# Assigned task:
Could you write out each of the records below exactly?

===== The input

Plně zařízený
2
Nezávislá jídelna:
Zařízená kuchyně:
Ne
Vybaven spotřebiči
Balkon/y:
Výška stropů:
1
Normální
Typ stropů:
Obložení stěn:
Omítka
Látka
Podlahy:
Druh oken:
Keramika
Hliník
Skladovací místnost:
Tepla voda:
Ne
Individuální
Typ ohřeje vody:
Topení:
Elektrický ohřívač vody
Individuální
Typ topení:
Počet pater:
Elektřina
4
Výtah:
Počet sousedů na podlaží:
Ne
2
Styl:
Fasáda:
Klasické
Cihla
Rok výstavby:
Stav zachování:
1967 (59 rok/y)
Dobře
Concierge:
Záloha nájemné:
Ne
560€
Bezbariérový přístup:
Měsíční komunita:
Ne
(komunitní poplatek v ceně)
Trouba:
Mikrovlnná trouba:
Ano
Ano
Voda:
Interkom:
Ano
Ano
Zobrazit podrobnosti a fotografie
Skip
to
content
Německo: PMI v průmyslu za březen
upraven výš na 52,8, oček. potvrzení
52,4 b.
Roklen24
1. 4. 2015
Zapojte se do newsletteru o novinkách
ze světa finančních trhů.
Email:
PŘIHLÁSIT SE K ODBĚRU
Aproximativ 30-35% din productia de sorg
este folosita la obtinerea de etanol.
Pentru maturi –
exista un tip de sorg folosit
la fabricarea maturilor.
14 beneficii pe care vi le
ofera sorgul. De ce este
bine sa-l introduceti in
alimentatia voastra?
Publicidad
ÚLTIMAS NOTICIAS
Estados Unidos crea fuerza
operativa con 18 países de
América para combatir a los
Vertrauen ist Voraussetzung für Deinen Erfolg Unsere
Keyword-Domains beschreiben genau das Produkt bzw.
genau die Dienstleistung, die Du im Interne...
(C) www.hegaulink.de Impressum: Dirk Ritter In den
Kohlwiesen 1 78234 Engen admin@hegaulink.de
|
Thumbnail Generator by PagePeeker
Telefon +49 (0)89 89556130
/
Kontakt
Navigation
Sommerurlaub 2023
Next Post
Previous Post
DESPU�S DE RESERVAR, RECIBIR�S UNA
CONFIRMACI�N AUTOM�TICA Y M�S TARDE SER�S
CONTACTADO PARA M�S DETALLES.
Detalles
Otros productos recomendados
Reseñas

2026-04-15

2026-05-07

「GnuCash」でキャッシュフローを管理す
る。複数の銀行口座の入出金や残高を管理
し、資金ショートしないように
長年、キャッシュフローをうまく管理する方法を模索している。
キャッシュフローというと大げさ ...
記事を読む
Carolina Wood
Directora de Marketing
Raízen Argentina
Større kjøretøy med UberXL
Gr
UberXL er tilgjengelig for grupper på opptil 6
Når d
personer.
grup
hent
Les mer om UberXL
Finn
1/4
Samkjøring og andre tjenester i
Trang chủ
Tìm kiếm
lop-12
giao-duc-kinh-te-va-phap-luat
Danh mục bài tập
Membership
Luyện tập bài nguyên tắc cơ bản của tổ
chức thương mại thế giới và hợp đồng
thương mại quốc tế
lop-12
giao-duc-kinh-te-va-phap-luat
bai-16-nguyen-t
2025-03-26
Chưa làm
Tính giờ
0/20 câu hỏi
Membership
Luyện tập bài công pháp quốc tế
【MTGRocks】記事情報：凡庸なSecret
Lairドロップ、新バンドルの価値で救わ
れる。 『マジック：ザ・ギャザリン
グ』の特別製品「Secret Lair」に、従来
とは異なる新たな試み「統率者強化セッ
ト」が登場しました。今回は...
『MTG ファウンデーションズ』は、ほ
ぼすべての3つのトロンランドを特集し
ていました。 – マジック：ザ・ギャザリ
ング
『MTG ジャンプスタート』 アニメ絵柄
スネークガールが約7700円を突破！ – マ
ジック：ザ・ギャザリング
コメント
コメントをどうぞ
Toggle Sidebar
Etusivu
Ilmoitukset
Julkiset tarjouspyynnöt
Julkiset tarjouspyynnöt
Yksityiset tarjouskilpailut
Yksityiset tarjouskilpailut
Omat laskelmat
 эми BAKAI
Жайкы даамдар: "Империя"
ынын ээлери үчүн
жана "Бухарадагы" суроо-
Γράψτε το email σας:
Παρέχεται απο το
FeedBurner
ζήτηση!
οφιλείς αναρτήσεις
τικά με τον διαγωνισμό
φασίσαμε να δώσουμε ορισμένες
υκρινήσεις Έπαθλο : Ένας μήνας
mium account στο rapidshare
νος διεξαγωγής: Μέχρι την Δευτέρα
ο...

==========

# Written answer:
Plně zařízený
2
Nezávislá jídelna:
Zařízená kuchyně:
Ne
Vybaven spotřebiči
Balkon/y:
Výška stropů:
1
Normální
Typ stropů:
Obložení stěn:
Omítka
Látka
Podlahy:
Druh oken:
Keramika
Hliník
Skladovací místnost:
Tepla voda:
Ne
Individuální
Typ ohřeje vody:
Topení:
Elektrický ohřívač vody
Individuální
Typ topení:
Počet pater:
Elektřina
4
Výtah:
Počet sousedů na podlaží:
Ne
2
Styl:
Fasáda:
Klasické
Cihla
Rok výstavby:
Stav zachování:
1967 (59 rok/y)
Dobře
Concierge:
Záloha nájemné:
Ne
560€
Bezbariérový přístup:
Měsíční komunita:
Ne
(komunitní poplatek v ceně)
Trouba:
Mikrovlnná trouba:
Ano
Ano
Voda:
Interkom:
Ano
Ano
Zobrazit podrobnosti a fotografie
Skip
to
content
Německo: PMI v průmyslu za březen
upraven výš na 52,8, oček. potvrzení
52,4 b.
Roklen24
1. 4. 2015
Zapojte se do newsletteru o novinkách
ze světa finančních trhů.
Email:
PŘIHLÁSIT SE K ODBĚRU
Aproximativ 30-35% din productia de sorg
este folosita la obtinerea de etanol.
Pentru maturi –
exista un tip de sorg folosit
la fabricarea maturilor.
14 beneficii pe care vi le
ofera sorgul. De ce este
bine sa-l introduceti in
alimentatia voastra?
Publicidad
ÚLTIMAS NOTICIAS
Estados Unidos crea fuerza
operativa con 18 países de
América para combatir a los
Vertrauen ist Voraussetzung für Deinen Erfolg Unsere
Keyword-Domains beschreiben genau das Produkt bzw.
genau die Dienstleistung, die Du im Interne...
(C) www.hegaulink.de Impressum: Dirk Ritter In den
Kohlwiesen 1 78234 Engen admin@hegaulink.de
|
Thumbnail Generator by PagePeeker
Telefon +49 (0)89 89556130
/
Kontakt
Navigation
Sommerurlaub 2023
Next Post
Previous Post
DESPU�S DE RESERVAR, RECIBIR�S UNA
CONFIRMACI�N AUTOM�TICA Y M�S TARDE SER�S
CONTACTADO PARA M�S DETALLES.
Detalles
Otros productos recomendados
Reseñas

2026-04-15

2026-05-07

「GnuCash」でキャッシュフローを管理す
る。複数の銀行口座の入出金や残高を管理
し、資金ショートしないように
長年、キャッシュフローをうまく管理する方法を模索している。
キャッシュフローというと大げさ ...
記事を読む
Carolina Wood
Directora de Marketing
Raízen Argentina
Større kjøretøy med UberXL
Gr
UberXL er tilgjengelig for grupper på opptil 6
Når d
personer.
grup
hent
Les mer om UberXL
Finn
1/4
Samkjøring og andre tjenester i
Trang chủ
Tìm kiếm
lop-12
giao-duc-kinh-te-va-phap-luat
Danh mục bài tập
Membership
Luyện tập bài nguyên tắc cơ bản của tổ
chức thương mại thế giới và hợp đồng
thương mại quốc tế
lop-12
giao-duc-kinh-te-va-phap-luat
bai-16-nguyen-t
2025-03-26
Chưa làm
Tính giờ
0/20 câu hỏi
Membership
Luyện tập bài công pháp quốc tế
【MTGRocks】記事情報：凡庸なSecret
Lairドロップ、新バンドルの価値で救わ
れる。 『マジック：ザ・ギャザリン
グ』の特別製品「Secret Lair」に、従来
とは異なる新たな試み「統率者強化セッ
ト」が登場しました。今回は...
『MTG ファウンデーションズ』は、ほ
ぼすべての3つのトロンランドを特集し
ていました。 – マジック：ザ・ギャザリ
ング
『MTG ジャンプスタート』 アニメ絵柄
スネークガールが約7700円を突破！ – マ
ジック：ザ・ギャザリング
コメント
コメントをどうぞ
Toggle Sidebar
Etusivu
Ilmoitukset
Julkiset tarjouspyynnöt
Julkiset tarjouspyynnöt
Yksityiset tarjouskilpailut
Yksityiset tarjouskilpailut
Omat laskelmat
 эми BAKAI
Жайкы даамдар: "Империя"
ынын ээлери үчүн
жана "Бухарадагы" суроо-
Γράψτε το email σας:
Παρέχεται απο το
FeedBurner
ζήτηση!
οφιλείς αναρτήσεις
τικά με τον διαγωνισμό
φασίσαμε να δώσουμε ορισμένες
υκρινήσεις Έπαθλο : Ένας μήνας
mium account στο rapidshare
νος διεξαγωγής: Μέχρι την Δευτέρα
ο...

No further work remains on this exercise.